Uranium & Fuel

Cameco Blames Low Uranium Prices As It Suspends Production At McArthur River And Key Lake

By David Dalton
9 November 2017

Cameco Blames Low Uranium Prices As It Suspends Production At McArthur River And Key Lake
Cameco’s McArthur River mine in northern Saskatchewan. Photo courtesy Cameco.

9 Nov (NucNet): Canada-based uranium company Cameco announced on 8 November 2017 that because of continued low uranium prices, it is temporarily suspending production from the McArthur River mining and Key Lake milling operations in northern Saskatchewan by the end of January 2018. Cameco said in a statement that as a result of the suspension, the workforce at the operations will be reduced temporarily by about 845 workers. About 210 workers will be retained to maintain the facilities in safe shutdown. The suspension and temporary layoff is expected to last 10 months. Tim Gitzel, Cameco’s president and chief executive officer, blamed the continued state of oversupply in the uranium market and no expectation of change on the immediate horizon. He said it does not make economic sense for Cameco to continue producing at McArthur River and Key Lake when it is holding a large inventory. Cameco plans to meet its commitments to customers from inventory and other supply sources during the suspension. Uranium prices have fallen by more than 70% since the Fukushima-Daiichi accident in March 2011 and remain at unsustainably low levels of around US$20/lb, Cameco said.
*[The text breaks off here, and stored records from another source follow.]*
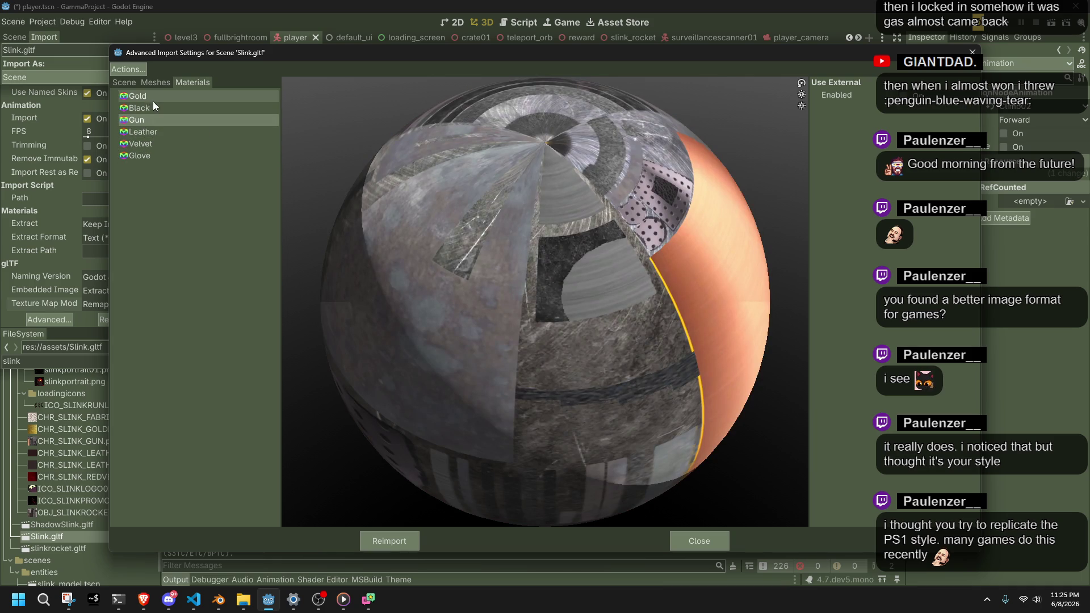
Preview the head and whole character in the Scene tree, then collapse Skeleton3D to reveal AnimationPlayer
click(122, 84)
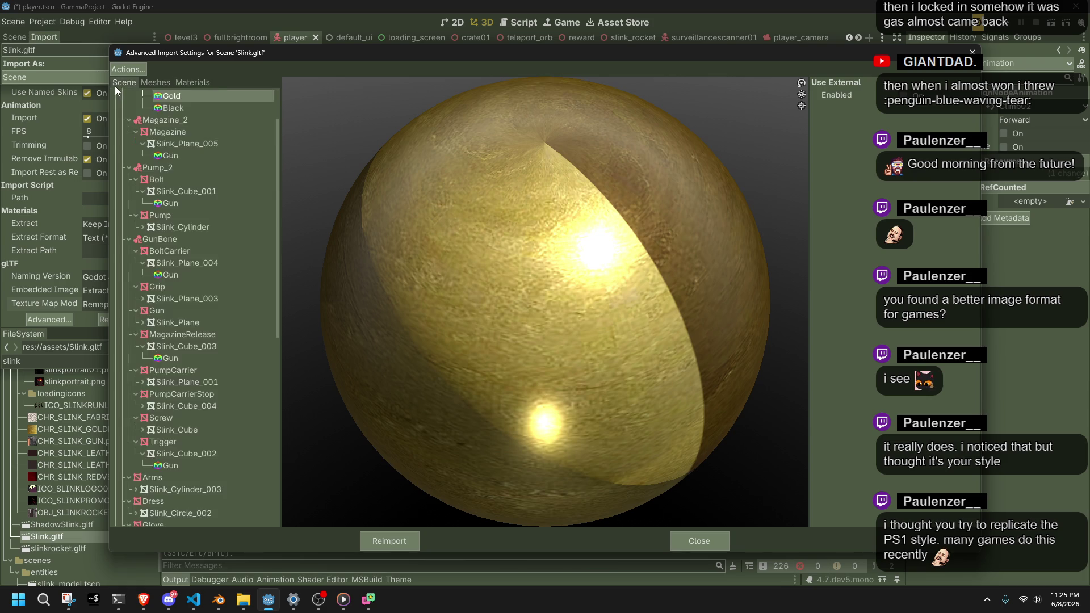
click(162, 108)
scroll(166, 118, up, 2)
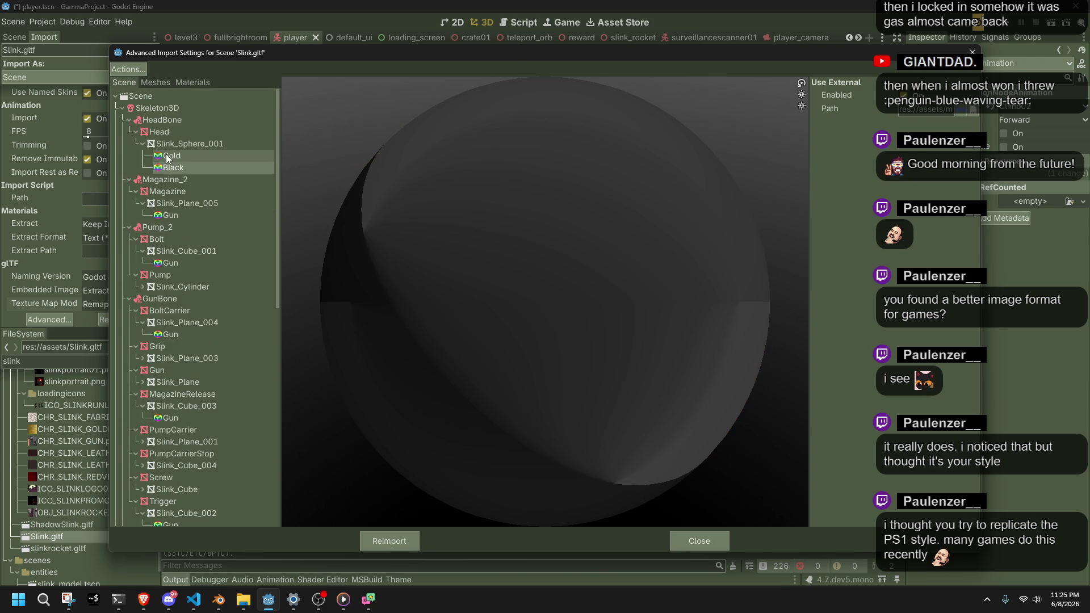
click(162, 144)
click(134, 132)
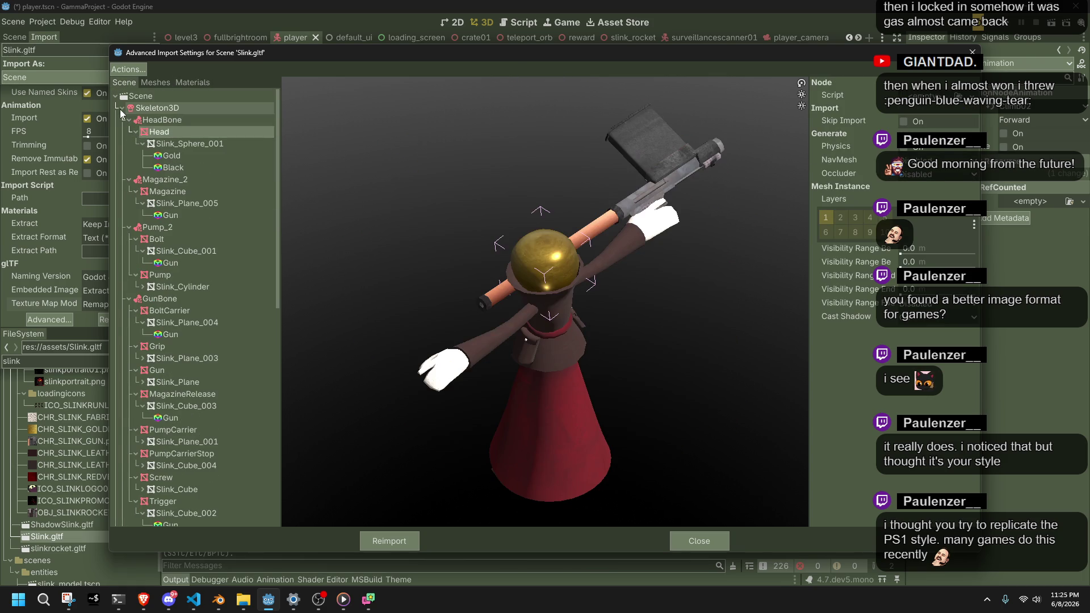
click(121, 109)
Cameco has been partially sheltered from the full impact of weak prices by its portfolio of long-term contracts, but those contracts are running out and “it is necessary to position the company today to generate cash flow if prices do not improve”. To decrease costs, Cameco had already suspended production at its Rabbit Lake operation, stopped development and curtailed production at its US operations and reduced the workforce across all its sites including head office.